At their 10th annual benefit concert last October, organizers presented a check to the Moore family of Lake Wylie for $42,500. Money helps offset medical bills or personal expenses for families. Last year, it helped put the Moores in a home.
The Moores now live in a Clover mill home with no mortgage and two years of fees paid. Organizers helped renovate, too.
“That was the coolest feeling when we gave (the family) those keys and said, here, now you have a home that nobody can take away from you,” said Haven Presley, who’s been helping with benefits since they began.
Organizers hope for another strong year in 2013.
“Our goal, long-term, is to be able to help more than one family (per year),” said group member Marshall Feimster. “There’s just such a need all around.”
Feimster is working to promote Captain Clueless, now in its fifth year. They’re adding a superhero theme complete with calls for costumes. Posters are going up around Lake Wylie, and the 30 to 40 needed volunteers will be recruited.
The event usually draws 20 to 25 boats. The tricky part is finding new stops each year, since participants can’t volunteer their properties due to the “unfair advantage.”

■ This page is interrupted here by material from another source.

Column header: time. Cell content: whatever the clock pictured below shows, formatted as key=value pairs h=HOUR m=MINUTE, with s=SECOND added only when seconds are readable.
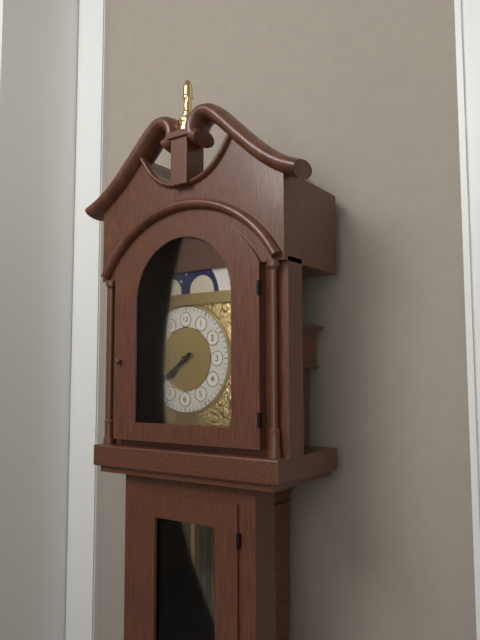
h=7 m=39
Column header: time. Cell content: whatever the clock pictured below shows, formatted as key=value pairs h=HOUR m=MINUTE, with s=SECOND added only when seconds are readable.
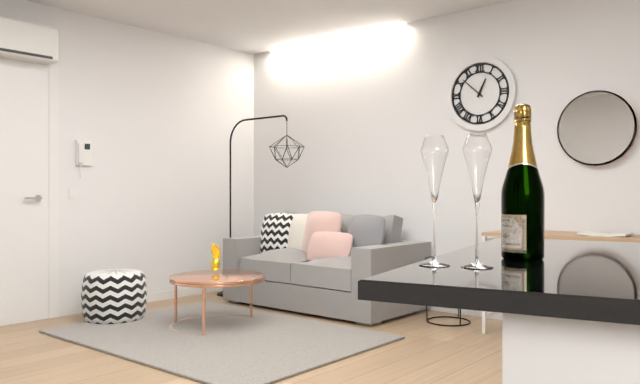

“We desperately need for some people to pony up, if they live on the lake, and let us use their dock or their yard,” Feimster said. “We’ll have volunteers manning the stations, but we need places to have it.”
Significant growth for the nonprofit in recent years has organizers looking to see how they can maintain the upward trend. Larger sponsors, perhaps even a title one, will be sought.
Locally, corporate giving has been strong from the beginning. Anything from T-Bones on the Lake hosting group meetings and the fall benefit concert for a decade to Anytime Fitness, which in November held a 5K run to benefit the group.
Organizers say it isn’t about setting a new financial record each year.
It’s about the help that each dollar brings a family who can use it. Sometimes it allows parents time off work to spend with an ailing child. Sometimes it pays utilities.
“That money makes a difference,” Presley said.